--- START ---

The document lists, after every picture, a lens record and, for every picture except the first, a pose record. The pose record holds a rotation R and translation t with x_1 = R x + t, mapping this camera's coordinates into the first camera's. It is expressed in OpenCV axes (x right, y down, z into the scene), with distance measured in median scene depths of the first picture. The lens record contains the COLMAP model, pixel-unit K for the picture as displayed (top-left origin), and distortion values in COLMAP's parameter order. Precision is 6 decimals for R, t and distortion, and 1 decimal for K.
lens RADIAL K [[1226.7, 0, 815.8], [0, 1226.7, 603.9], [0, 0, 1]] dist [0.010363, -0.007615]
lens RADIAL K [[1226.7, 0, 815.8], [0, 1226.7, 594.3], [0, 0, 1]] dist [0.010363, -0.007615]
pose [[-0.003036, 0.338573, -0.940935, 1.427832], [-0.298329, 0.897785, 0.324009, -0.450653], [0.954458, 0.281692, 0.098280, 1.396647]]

--- END ---

Every line of the listing should be reproduced exactly.

Result:
The document lists, after every picture, a lens record and, for every picture except the first, a pose record. The pose record holds a rotation R and translation t with x_1 = R x + t, mapping this camera's coordinates into the first camera's. It is expressed in OpenCV axes (x right, y down, z into the scene), with distance measured in median scene depths of the first picture. The lens record contains the COLMAP model, pixel-unit K for the picture as displayed (top-left origin), and distortion values in COLMAP's parameter order. Precision is 6 decimals for R, t and distortion, and 1 decimal for K.
lens RADIAL K [[1226.7, 0, 815.8], [0, 1226.7, 603.9], [0, 0, 1]] dist [0.010363, -0.007615]
lens RADIAL K [[1226.7, 0, 815.8], [0, 1226.7, 594.3], [0, 0, 1]] dist [0.010363, -0.007615]
pose [[-0.003036, 0.338573, -0.940935, 1.427832], [-0.298329, 0.897785, 0.324009, -0.450653], [0.954458, 0.281692, 0.098280, 1.396647]]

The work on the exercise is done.